=== Source data ===
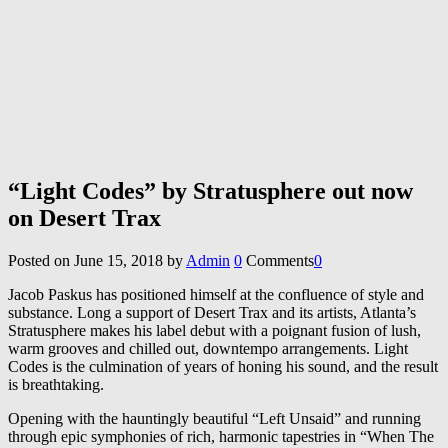
“Light Codes” by Stratusphere out now
on Desert Trax
Posted on
June 15, 2018
by
Admin
0
Comments
0
Jacob Paskus has positioned himself at the confluence of style and
substance. Long a support of Desert Trax and its artists, Atlanta’s
Stratusphere makes his label debut with a poignant fusion of lush,
warm grooves and chilled out, downtempo arrangements. Light
Codes is the culmination of years of honing his sound, and the result
is breathtaking.
Opening with the hauntingly beautiful “Left Unsaid” and running
through epic symphonies of rich, harmonic tapestries in “When The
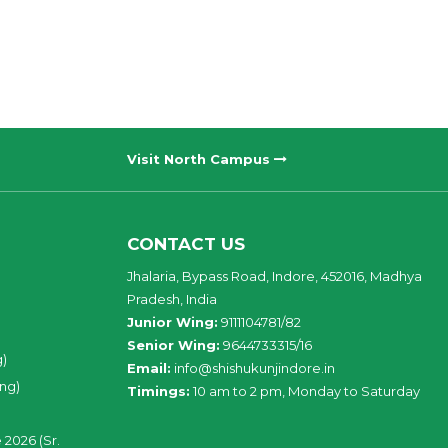
Visit North Campus
CONTACT US
Jhalaria, Bypass Road, Indore, 452016, Madhya
Pradesh, India
Junior Wing:
9111104781/82
Senior Wing:
9644733315/16
g)
Email:
info@shishukunjindore.in
ing)
Timings:
10 am to 2 pm, Monday to Saturday
 2026 (Sr.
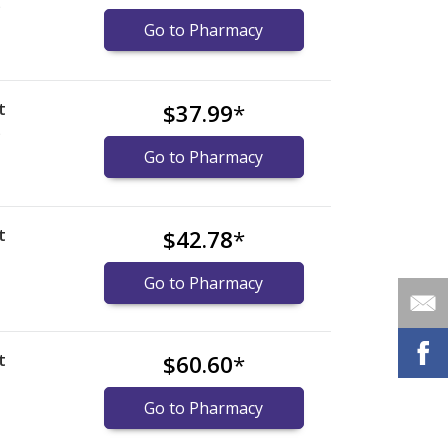
)
Go to Pharmacy
t
$37.99
*
)
Go to Pharmacy
t
$42.78
*
Go to Pharmacy
t
$60.60
*
Go to Pharmacy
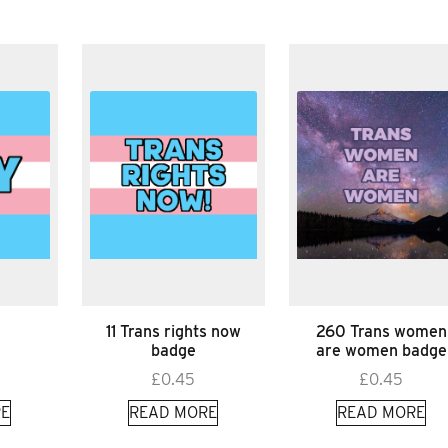
11 Trans rights now
260 Trans women
badge
are women badge
£
0.45
£
0.45
E
READ MORE
READ MORE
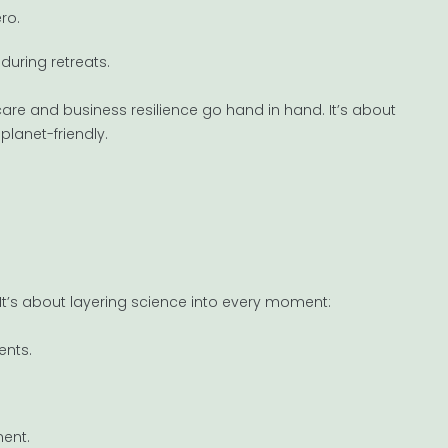
ro.
during retreats.
are and business resilience go hand in hand. It’s about
planet-friendly.
. It’s about layering science into every moment:
ents.
ent.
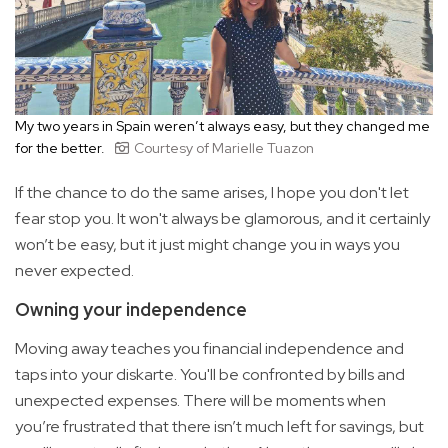
My two years in Spain weren’t always easy, but they changed me
for the better.
Courtesy of Marielle Tuazon
If the chance to do the same arises, I hope you don't let
fear stop you. It won't always be glamorous, and it certainly
won’t be easy, but it just might change you in ways you
never expected.
Owning your independence
Moving away teaches you financial independence and
taps into your diskarte. You'll be confronted by bills and
unexpected expenses. There will be moments when
you’re frustrated that there isn’t much left for savings, but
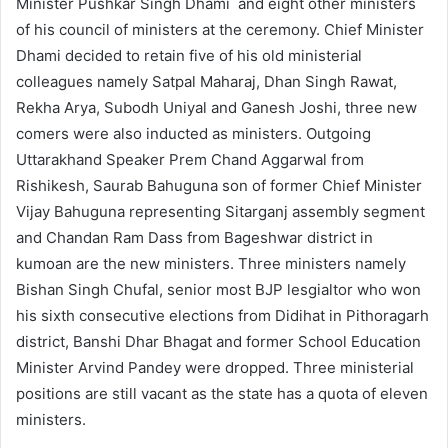
Minister Pushkar Singh Dhami and eight other ministers
of his council of ministers at the ceremony. Chief Minister
Dhami decided to retain five of his old ministerial
colleagues namely Satpal Maharaj, Dhan Singh Rawat,
Rekha Arya, Subodh Uniyal and Ganesh Joshi, three new
comers were also inducted as ministers. Outgoing
Uttarakhand Speaker Prem Chand Aggarwal from
Rishikesh, Saurab Bahuguna son of former Chief Minister
Vijay Bahuguna representing Sitarganj assembly segment
and Chandan Ram Dass from Bageshwar district in
kumoan are the new ministers. Three ministers namely
Bishan Singh Chufal, senior most BJP lesgialtor who won
his sixth consecutive elections from Didihat in Pithoragarh
district, Banshi Dhar Bhagat and former School Education
Minister Arvind Pandey were dropped. Three ministerial
positions are still vacant as the state has a quota of eleven
ministers.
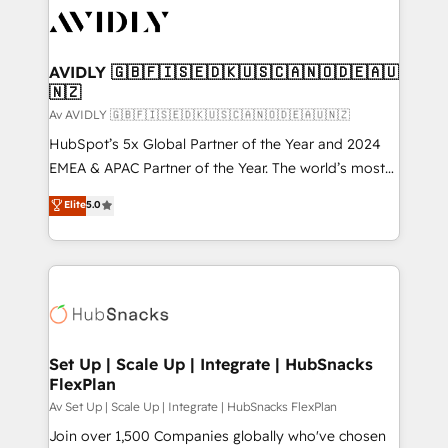
AVIDLY 🇬🇧🇫🇮🇸🇪🇩🇰🇺🇸🇨🇦🇳🇴🇩🇪🇦🇺
🇳🇿
Av AVIDLY 🇬🇧🇫🇮🇸🇪🇩🇰🇺🇸🇨🇦🇳🇴🇩🇪🇦🇺🇳🇿
HubSpot’s 5x Global Partner of the Year and 2024
EMEA & APAC Partner of the Year. The world’s most
experienced and fully accredited HubSpot Solutions
Elite
5.0
Partner. 🚀 With 2,750+ HubSpot projects delivered
and 370+ specialists across EMEA, APAC and NAM,
we de-risk complex CRM programmes and
accelerate ROI across every HubSpot Hub. 🧭 From
multi-region migrations to AI-powered automation,
we turn complexity into clarity, human at global
scale. 🏆 HubSpot’s CEO called us “the partner of the
Set Up | Scale Up | Integrate | HubSnacks
FlexPlan
future.” Others agree it is proof of trust built through
measurable impact.
Av Set Up | Scale Up | Integrate | HubSnacks FlexPlan
Join over 1,500 Companies globally who've chosen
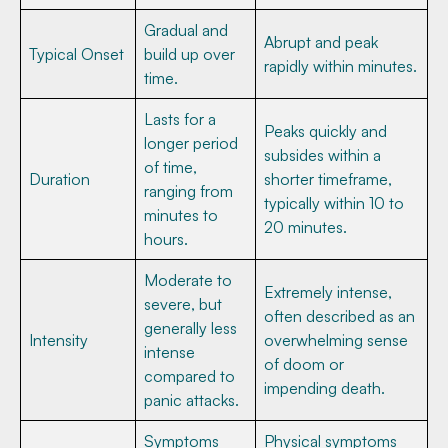
Gradual and
Abrupt and peak
Typical Onset
build up over
rapidly within minutes.
time.
Lasts for a
Peaks quickly and
longer period
subsides within a
of time,
Duration
shorter timeframe,
ranging from
typically within 10 to
minutes to
20 minutes.
hours.
Moderate to
Extremely intense,
severe, but
often described as an
generally less
Intensity
overwhelming sense
intense
of doom or
compared to
impending death.
panic attacks.
Symptoms
Physical symptoms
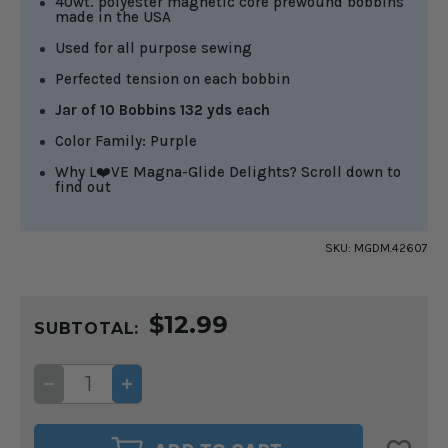
40wt. polyester magnetic core prewound bobbins
made in the USA
Used for all purpose sewing
Perfected tension on each bobbin
Jar of 10 Bobbins 132 yds each
Color Family: Purple
Why L❤️VE Magna-Glide Delights? Scroll down to
find out
SKU:
MGDM.42607
CURRENT
$12.99
STOCK:
SUBTOTAL:
DECREASE
INCREASE
QUANTITY
QUANTITY
OF
OF
MAGNA-
MAGNA-
GLIDE
GLIDE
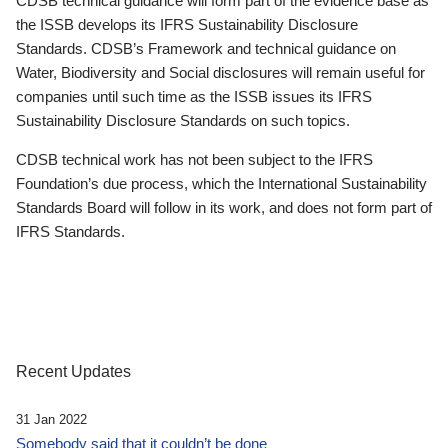
CDSB technical guidance will form part of the evidence base as
the ISSB develops its IFRS Sustainability Disclosure
Standards. CDSB’s Framework and technical guidance on
Water, Biodiversity and Social disclosures will remain useful for
companies until such time as the ISSB issues its IFRS
Sustainability Disclosure Standards on such topics.
CDSB technical work has not been subject to the IFRS
Foundation’s due process, which the International Sustainability
Standards Board will follow in its work, and does not form part of
IFRS Standards.
Recent Updates
31 Jan 2022
Somebody said that it couldn’t be done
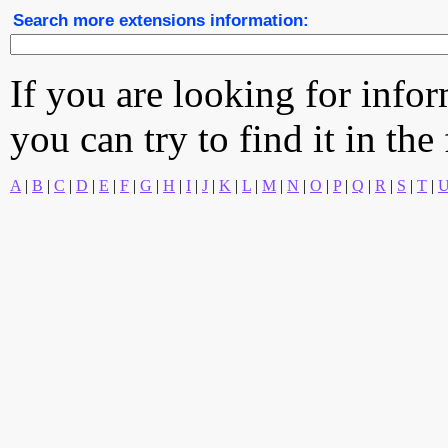
Search more extensions information:
If you are looking for info
you can try to find it in the
A
|
B
|
C
|
D
|
E
|
F
|
G
|
H
|
I
|
J
|
K
|
L
|
M
|
N
|
O
|
P
|
Q
|
R
|
S
|
T
|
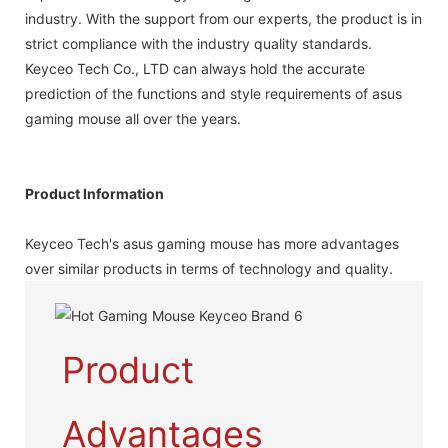
industry. With the support from our experts, the product is in
strict compliance with the industry quality standards.
Keyceo Tech Co., LTD can always hold the accurate
prediction of the functions and style requirements of asus
gaming mouse all over the years.
Product Information
Keyceo Tech's asus gaming mouse has more advantages
over similar products in terms of technology and quality.
Product
Advantages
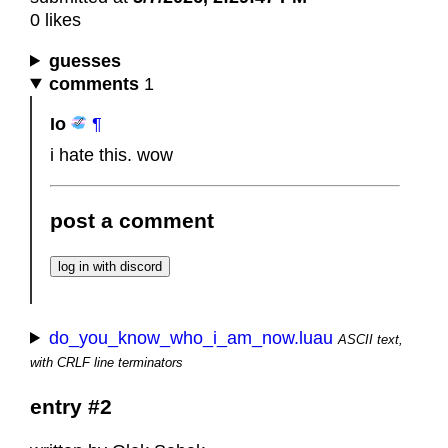
0 likes
guesses
comments
1
Io
¶
i hate this. wow
post a comment
do_you_know_who_i_am_now.luau
ASCII text,
with CRLF line terminators
entry #2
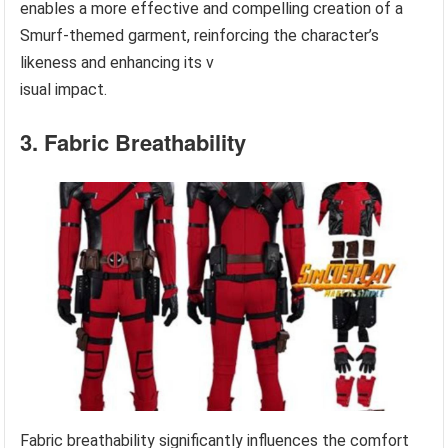
enables a more effective and compelling creation of a
Smurf-themed garment, reinforcing the character’s
likeness and enhancing its v
isual impact.
3. Fabric Breathability
Fabric breathability significantly influences the comfort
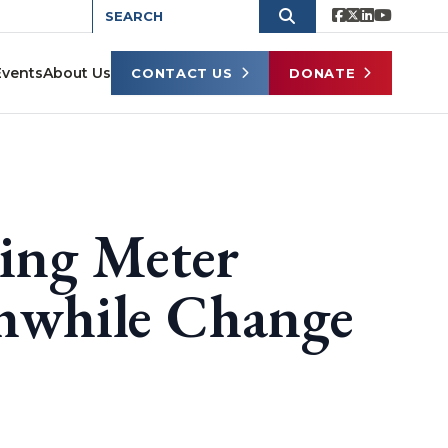
Events
About Us
CONTACT US
DONATE
king Meter
thwhile Change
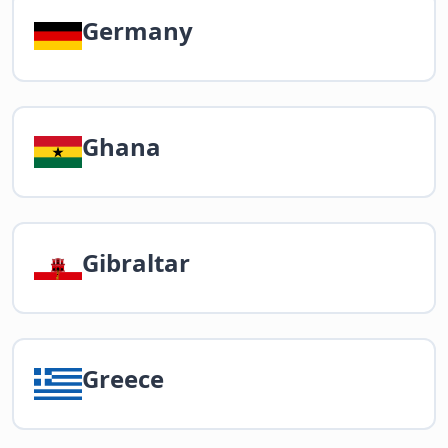
Germany
Ghana
Gibraltar
Greece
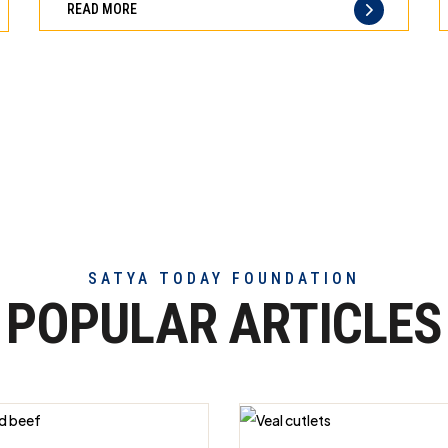
READ MORE
of
truly
exceptional
beef
meat
SATYA TODAY FOUNDATION
POPULAR ARTICLES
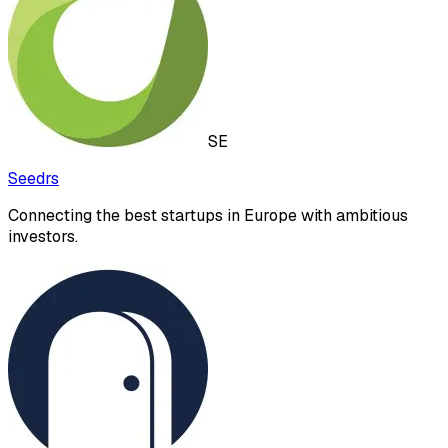
SE
Seedrs
Connecting the best startups in Europe with ambitious
investors.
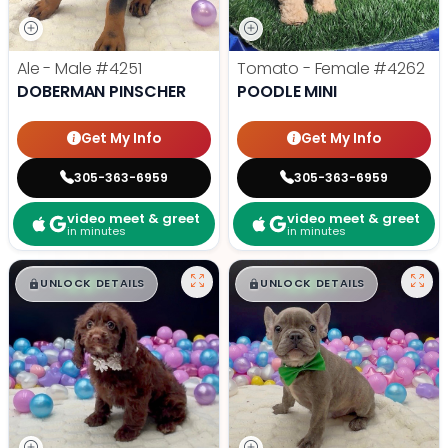
Ale - Male
#4251
Tomato - Female
#4262
DOBERMAN PINSCHER
POODLE MINI
Get My Info
Get My Info
305-363-6959
305-363-6959
video meet & greet
video meet & greet
in minutes
in minutes
$
,
99
$
,
99
█
█
█
█
UNLOCK DETAILS
UNLOCK DETAILS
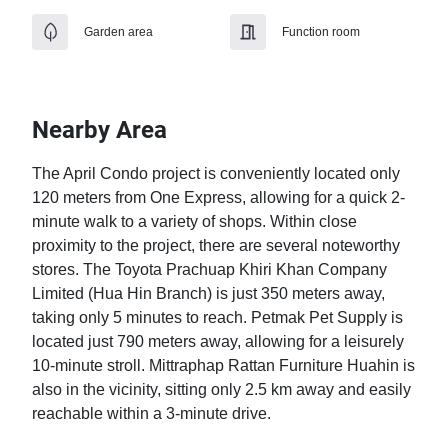
Garden area
Function room
Nearby Area
The April Condo project is conveniently located only 
120 meters from One Express, allowing for a quick 2-
minute walk to a variety of shops. Within close 
proximity to the project, there are several noteworthy 
stores. The Toyota Prachuap Khiri Khan Company 
Limited (Hua Hin Branch) is just 350 meters away, 
taking only 5 minutes to reach. Petmak Pet Supply is 
located just 790 meters away, allowing for a leisurely 
10-minute stroll. Mittraphap Rattan Furniture Huahin is 
also in the vicinity, sitting only 2.5 km away and easily 
reachable within a 3-minute drive.
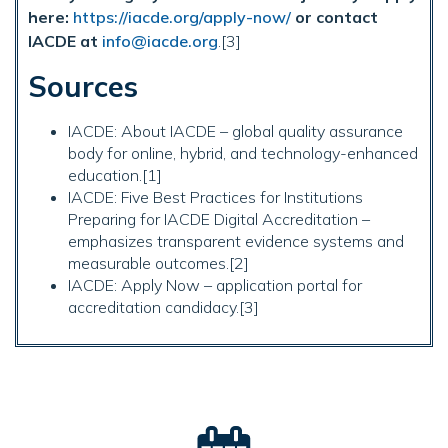
here:
https://iacde.org/apply-now/
or contact
IACDE at
info@iacde.org
.[3]
Sources
IACDE: About IACDE – global quality assurance
body for online, hybrid, and technology-enhanced
education.[1]
IACDE: Five Best Practices for Institutions
Preparing for IACDE Digital Accreditation –
emphasizes transparent evidence systems and
measurable outcomes.[2]
IACDE: Apply Now – application portal for
accreditation candidacy.[3]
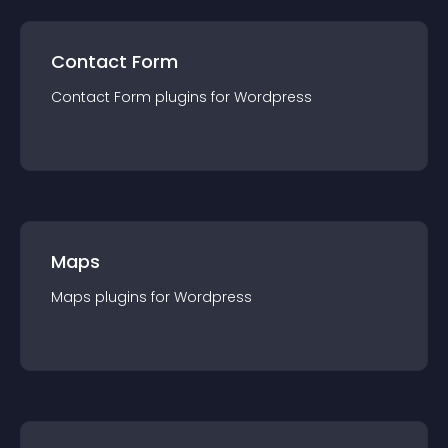
Contact Form
Contact Form
plugin
s for
Wordpress
Maps
Maps
plugin
s for
Wordpress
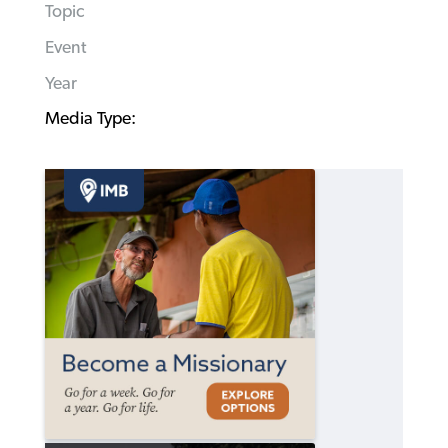
Topic
Event
Year
Media Type:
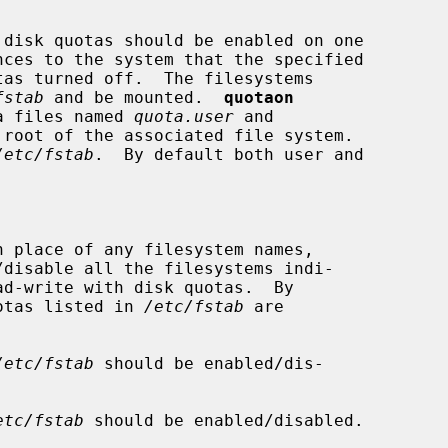
disk quotas should be enabled on one

nces to the system that the specified

fstab
 and be mounted.  
quotaon
ta files named 
quota.user
 and

root of the associated file system.

/etc/fstab
.  By default both user and

n place of any filesystem names,

/disable all the filesystems indi-

ad-write with disk quotas.  By

f quotas listed in 
/etc/fstab
 are

/etc/fstab
 should be enabled/dis-

etc/fstab
 should be enabled/disabled.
===
= Required work =
Output, line for line and exactly, the records above from their first line through the one with "Opening with the", both ends included, but no pictures.

= Output of the task =
“Light Codes” by Stratusphere out now
on Desert Trax
Posted on
June 15, 2018
by
Admin
0
Comments
0
Jacob Paskus has positioned himself at the confluence of style and
substance. Long a support of Desert Trax and its artists, Atlanta’s
Stratusphere makes his label debut with a poignant fusion of lush,
warm grooves and chilled out, downtempo arrangements. Light
Codes is the culmination of years of honing his sound, and the result
is breathtaking.
Opening with the hauntingly beautiful “Left Unsaid” and running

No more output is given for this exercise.